Everything from the line holding "Top 5 Myths about Writing" through the last line below is needed; please reproduce those lines exactly, adding nothing.
+++ Data supplied +++
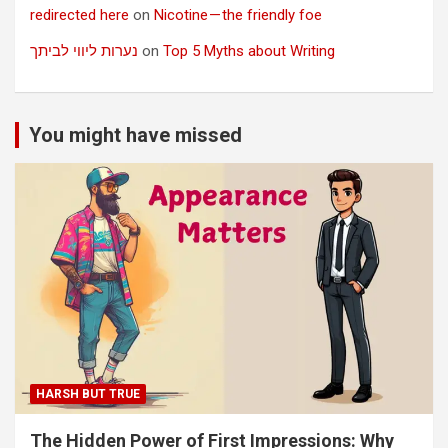
redirected here
on
Nicotine — the friendly foe
נערות ליווי לביתך
on
Top 5 Myths about Writing
You might have missed
HARSH BUT TRUE
The Hidden Power of First Impressions: Why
+++
Answer to the exercise ->
Top 5 Myths about Writing
You might have missed
HARSH BUT TRUE
The Hidden Power of First Impressions: Why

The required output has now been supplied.